Layton seeks to answer the question, Assuming it can and should be practiced deliberately, how should grand strategy best be done? Whereas other books on grand strategy often present historical surveys about how various political entities or states tackled specific issues or outline generic principles of grand strategy, this book proposes a general theoretical framework that can be applied to any strategic competition. Entering the conversation from the perspective of traditional international relations theory, Layton summarizes the relationships of the major theoretical schools that continue to dominate discussions in international relations—realism, idealism, and constructivism—to grand strategy. Borrowing from classical strategic studies, Layton also links the theories to three overarching national security conceptual approaches, each designed to match specific kinds of international orders in adversarial political situations. Sticking to the “Rule of Three”—an unscientific premise observing that humans can usually deal with three ideas at once, and more only with great difficulty—Layton describes three main types of grand strategies: denial, engagement, and reform (fig. 2, p. 51) and proceeds to explain how this initial “rough cut” theoretical framing at the highest levels of grand strategy design can drive different strategic and operational approaches. He also describes differences in framing long- and near-term issues, situations of choice versus necessity, and situations of certainty versus uncertainty (fig. 4, p. 75). He then uses three modern case studies for each major grand strategy type to demonstrate the employment of his framework in practice (chaps. 5–7). In his conclusion, Layton describes the necessary tensions built into his theoretic framework and presents a particularly valuable discussion not often seen in books on theory—advice on when not to use his frameworks.

Perhaps the last (and most subtly offered) component in Layton’s general theory of framing—certainty vs. uncertainty—is one of the most significant contributions and a topic neglected by many other works on grand strategy. Most sources do not even attempt to formulate a general conceptual theory for the practice of grand strategy. Layton consciously develops heuristics to determine which kinds of problems are well structured—lending themselves to deliberate, industrial-age management style approaches, which can be accelerated by innovations like machine learning and artificial intelligence. He also develops empirical methods to determine which kinds of problems are ill structured—requiring emergent, networked-based approaches rather than objectives-based management or the automated bureaucratization executed at the speed of light signified by some artificial intelligence approaches. By including this category, Layton forces the would-be theorist to have an understanding of not only history and international relations theories but also of the differences between complicated and complex problems. Additionally, he advocates the need to tailor different kinds of approaches to account for having elements of both theories and problems. This approach is not unlike the descriptions of “deliberate and emergent” strategies offered by Henry Mintzberg for the business world in Strategy Safari. Layton is careful to emphasize that his process was “developed to assist people both how to think, and what to think about grand strategy. Moreover, the grand strategy process is only to help people structure their initial thinking. Context and judgment must still be applied to determine sensible, practical grand strategic options” (p. 243).

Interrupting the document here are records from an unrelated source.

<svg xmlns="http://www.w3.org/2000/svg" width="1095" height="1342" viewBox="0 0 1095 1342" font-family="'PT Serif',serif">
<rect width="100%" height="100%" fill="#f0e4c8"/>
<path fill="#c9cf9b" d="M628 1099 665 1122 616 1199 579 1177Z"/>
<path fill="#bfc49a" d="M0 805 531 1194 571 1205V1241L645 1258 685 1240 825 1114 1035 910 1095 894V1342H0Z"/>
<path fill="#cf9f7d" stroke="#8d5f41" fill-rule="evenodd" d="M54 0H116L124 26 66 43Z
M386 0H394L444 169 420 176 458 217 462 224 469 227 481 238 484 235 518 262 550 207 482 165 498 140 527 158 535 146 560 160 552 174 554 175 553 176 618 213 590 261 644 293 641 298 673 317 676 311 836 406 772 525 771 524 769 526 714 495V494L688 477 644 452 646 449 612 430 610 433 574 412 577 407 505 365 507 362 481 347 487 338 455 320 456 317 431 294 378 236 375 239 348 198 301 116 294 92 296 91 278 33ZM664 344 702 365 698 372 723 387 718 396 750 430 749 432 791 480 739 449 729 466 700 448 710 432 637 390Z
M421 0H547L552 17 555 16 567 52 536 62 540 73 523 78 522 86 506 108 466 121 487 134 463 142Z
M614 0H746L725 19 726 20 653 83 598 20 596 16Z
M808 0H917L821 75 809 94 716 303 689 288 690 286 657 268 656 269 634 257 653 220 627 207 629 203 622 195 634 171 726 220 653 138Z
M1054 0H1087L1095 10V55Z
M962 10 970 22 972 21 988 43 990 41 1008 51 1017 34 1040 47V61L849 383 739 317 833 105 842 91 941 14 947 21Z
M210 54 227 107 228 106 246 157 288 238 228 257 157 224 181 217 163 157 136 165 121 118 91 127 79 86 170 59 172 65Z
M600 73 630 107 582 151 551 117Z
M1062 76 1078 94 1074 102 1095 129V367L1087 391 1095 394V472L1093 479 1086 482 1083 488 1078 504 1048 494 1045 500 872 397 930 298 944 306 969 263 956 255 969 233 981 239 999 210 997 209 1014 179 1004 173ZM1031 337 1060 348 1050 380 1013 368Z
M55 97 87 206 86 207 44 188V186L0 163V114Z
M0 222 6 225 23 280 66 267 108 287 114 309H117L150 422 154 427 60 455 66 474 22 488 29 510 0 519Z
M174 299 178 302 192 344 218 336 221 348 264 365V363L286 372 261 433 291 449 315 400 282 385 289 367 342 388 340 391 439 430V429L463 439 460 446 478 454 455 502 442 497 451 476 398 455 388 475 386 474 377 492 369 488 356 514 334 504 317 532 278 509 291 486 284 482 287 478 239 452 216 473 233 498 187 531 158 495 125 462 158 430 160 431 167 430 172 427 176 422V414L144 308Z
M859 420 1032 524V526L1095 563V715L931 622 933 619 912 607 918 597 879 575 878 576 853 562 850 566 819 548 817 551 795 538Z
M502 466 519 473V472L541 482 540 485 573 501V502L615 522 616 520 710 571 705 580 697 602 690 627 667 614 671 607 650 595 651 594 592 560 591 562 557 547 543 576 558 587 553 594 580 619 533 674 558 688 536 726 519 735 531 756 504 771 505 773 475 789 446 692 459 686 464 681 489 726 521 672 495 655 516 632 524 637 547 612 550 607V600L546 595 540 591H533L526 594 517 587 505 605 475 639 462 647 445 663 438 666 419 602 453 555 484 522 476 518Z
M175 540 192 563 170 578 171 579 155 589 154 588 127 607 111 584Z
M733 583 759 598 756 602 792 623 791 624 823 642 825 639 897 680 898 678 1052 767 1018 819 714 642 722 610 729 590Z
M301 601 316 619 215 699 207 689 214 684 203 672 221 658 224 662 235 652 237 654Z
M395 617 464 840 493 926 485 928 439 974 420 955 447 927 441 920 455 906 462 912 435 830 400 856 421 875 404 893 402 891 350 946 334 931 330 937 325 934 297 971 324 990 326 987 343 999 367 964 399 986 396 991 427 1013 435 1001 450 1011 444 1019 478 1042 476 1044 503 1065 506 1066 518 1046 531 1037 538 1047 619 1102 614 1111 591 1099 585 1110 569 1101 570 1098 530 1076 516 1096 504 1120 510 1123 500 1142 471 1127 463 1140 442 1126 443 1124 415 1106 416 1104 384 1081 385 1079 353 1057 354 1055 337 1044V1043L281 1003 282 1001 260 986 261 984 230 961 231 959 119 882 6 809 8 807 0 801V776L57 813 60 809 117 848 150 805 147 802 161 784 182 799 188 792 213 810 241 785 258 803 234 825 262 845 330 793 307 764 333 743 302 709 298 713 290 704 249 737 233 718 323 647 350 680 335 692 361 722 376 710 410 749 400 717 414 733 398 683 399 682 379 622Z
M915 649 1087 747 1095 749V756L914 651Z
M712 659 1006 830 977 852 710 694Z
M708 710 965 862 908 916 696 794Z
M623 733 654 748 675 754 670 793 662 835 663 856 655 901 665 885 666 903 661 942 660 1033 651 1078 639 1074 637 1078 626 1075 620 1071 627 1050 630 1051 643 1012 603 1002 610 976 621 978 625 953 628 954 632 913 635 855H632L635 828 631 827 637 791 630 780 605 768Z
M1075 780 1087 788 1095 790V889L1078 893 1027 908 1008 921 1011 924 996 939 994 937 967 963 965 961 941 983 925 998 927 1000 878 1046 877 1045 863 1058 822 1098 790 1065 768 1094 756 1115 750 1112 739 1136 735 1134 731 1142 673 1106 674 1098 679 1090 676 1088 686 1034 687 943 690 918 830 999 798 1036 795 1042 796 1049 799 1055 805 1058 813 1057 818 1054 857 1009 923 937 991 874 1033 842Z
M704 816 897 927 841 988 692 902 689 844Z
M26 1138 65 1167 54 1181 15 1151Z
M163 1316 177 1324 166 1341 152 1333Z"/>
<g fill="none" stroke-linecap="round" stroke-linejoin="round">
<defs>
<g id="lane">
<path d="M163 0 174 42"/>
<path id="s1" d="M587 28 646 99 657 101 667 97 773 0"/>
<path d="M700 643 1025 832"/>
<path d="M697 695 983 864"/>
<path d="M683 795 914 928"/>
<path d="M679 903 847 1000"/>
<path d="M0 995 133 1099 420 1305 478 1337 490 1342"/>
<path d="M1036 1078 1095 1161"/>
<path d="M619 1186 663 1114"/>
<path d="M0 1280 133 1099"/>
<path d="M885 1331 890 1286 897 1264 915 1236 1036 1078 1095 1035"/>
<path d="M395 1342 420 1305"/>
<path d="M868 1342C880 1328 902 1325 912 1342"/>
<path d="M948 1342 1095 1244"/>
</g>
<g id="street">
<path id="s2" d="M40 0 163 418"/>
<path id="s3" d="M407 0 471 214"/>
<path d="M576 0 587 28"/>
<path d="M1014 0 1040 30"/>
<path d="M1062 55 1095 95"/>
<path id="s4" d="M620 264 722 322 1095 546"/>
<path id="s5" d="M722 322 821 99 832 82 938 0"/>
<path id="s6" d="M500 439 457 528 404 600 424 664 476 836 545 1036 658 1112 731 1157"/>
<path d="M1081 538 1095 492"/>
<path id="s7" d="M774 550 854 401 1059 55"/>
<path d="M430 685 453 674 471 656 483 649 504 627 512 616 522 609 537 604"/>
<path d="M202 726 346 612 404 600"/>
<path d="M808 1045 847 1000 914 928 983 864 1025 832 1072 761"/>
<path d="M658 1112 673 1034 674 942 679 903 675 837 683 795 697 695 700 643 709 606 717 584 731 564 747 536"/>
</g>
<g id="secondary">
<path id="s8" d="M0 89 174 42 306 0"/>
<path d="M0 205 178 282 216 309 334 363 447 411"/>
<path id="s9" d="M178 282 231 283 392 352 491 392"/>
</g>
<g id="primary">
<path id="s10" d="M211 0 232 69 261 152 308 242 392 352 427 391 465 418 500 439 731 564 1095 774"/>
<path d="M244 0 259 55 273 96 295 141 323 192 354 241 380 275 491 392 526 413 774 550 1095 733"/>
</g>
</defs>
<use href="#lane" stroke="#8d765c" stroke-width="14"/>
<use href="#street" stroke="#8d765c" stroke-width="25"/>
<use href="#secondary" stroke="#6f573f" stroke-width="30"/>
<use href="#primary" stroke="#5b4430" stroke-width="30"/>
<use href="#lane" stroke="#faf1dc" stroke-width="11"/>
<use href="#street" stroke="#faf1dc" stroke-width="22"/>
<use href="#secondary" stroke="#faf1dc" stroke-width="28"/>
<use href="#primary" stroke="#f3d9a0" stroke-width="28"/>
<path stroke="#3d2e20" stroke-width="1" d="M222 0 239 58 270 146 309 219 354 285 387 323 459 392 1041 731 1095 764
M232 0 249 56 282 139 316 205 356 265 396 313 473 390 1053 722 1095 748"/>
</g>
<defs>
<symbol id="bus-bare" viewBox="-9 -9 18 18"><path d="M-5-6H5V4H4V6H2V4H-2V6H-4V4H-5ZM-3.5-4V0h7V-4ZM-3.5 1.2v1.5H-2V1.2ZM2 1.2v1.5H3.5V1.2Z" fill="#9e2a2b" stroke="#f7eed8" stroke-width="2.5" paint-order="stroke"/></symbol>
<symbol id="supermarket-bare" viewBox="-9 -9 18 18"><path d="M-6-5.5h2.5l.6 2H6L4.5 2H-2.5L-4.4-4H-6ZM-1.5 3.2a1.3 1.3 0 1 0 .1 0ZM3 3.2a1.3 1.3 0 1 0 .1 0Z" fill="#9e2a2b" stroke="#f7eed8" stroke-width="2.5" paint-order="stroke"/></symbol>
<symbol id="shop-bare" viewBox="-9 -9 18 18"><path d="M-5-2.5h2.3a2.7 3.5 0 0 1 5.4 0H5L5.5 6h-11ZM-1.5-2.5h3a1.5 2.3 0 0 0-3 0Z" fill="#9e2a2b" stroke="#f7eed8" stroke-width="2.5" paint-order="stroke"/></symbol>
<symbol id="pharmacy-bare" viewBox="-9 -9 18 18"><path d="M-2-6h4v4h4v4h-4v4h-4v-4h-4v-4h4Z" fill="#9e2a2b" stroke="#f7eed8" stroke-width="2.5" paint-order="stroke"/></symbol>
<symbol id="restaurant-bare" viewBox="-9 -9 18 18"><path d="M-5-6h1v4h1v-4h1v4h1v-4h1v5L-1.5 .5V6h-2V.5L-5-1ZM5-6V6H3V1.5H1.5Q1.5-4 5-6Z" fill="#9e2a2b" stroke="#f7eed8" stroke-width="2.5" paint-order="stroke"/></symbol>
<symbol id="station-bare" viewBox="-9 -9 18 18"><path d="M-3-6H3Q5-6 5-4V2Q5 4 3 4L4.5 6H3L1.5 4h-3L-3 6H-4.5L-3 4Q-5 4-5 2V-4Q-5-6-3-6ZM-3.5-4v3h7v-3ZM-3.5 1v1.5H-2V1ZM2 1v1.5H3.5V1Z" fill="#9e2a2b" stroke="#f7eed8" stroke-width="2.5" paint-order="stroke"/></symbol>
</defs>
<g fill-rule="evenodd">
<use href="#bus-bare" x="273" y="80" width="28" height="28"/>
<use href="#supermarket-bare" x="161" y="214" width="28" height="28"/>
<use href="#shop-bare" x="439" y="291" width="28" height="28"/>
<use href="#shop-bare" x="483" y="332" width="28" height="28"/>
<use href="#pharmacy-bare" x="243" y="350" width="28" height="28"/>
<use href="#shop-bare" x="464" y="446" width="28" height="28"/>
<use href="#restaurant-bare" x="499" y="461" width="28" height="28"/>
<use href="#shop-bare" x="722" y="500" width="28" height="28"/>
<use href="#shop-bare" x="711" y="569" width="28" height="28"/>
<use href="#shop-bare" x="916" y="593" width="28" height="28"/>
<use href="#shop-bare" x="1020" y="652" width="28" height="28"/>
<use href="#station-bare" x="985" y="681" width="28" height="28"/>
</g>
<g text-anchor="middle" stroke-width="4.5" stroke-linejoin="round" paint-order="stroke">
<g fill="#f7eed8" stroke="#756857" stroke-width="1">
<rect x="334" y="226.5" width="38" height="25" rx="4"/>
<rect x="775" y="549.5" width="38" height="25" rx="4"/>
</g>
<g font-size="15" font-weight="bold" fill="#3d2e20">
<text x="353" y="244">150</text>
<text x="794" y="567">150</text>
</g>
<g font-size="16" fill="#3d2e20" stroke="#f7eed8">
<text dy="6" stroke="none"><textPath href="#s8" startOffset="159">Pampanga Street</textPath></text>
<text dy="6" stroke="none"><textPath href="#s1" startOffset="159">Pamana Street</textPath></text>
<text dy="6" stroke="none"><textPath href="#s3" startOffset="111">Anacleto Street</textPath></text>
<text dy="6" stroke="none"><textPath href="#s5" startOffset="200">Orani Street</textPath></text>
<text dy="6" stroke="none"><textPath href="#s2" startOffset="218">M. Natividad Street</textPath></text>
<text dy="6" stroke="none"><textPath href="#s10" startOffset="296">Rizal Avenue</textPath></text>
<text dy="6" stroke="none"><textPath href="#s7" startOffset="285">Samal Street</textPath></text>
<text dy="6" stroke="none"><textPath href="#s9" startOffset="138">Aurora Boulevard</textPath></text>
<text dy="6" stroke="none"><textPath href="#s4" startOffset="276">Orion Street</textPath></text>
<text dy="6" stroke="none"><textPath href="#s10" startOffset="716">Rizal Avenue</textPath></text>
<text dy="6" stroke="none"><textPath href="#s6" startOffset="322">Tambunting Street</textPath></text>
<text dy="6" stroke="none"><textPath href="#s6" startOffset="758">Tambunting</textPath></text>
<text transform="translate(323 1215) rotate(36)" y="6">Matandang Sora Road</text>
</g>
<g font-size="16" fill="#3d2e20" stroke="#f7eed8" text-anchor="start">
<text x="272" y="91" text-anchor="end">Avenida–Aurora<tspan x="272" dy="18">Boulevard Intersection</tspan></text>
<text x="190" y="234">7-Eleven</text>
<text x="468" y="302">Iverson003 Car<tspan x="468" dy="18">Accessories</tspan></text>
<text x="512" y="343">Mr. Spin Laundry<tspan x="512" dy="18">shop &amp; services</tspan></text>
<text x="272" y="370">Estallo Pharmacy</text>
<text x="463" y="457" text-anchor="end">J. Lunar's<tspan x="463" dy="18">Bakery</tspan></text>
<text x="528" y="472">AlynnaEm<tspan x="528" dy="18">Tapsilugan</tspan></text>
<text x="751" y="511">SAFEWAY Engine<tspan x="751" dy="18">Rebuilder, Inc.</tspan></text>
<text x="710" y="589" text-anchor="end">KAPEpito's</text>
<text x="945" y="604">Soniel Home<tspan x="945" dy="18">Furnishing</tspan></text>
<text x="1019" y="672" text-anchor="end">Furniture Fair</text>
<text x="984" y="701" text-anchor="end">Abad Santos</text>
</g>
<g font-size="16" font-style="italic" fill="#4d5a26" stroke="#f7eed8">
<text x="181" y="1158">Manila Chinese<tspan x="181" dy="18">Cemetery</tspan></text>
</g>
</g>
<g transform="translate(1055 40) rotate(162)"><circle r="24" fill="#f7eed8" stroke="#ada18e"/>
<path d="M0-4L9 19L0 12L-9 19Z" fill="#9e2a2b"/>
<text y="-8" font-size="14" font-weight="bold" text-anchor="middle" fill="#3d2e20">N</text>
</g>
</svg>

It is unlikely that any single book will ever fully crack the code in this field; however, Grand Strategy is a truly admirable, compact, and highly readable contribution displaying a deft and capable heft of Occam’s razor. Layton meets readers on familiar theoretical grounds but then pushes them toward new corners of the field, all while avoiding the temptation of telling them exactly how to get to their destination. This is a guide for exploring strategic vistas in a world of constantly shifting summit heights—not directions to a single, static, and mostly mythical grand strategy peak.

Lt Col Dave Lyle, USAF

The views expressed in the book review are those of the author(s) and do not reflect the official policy or position of the US government or the Department of Defense.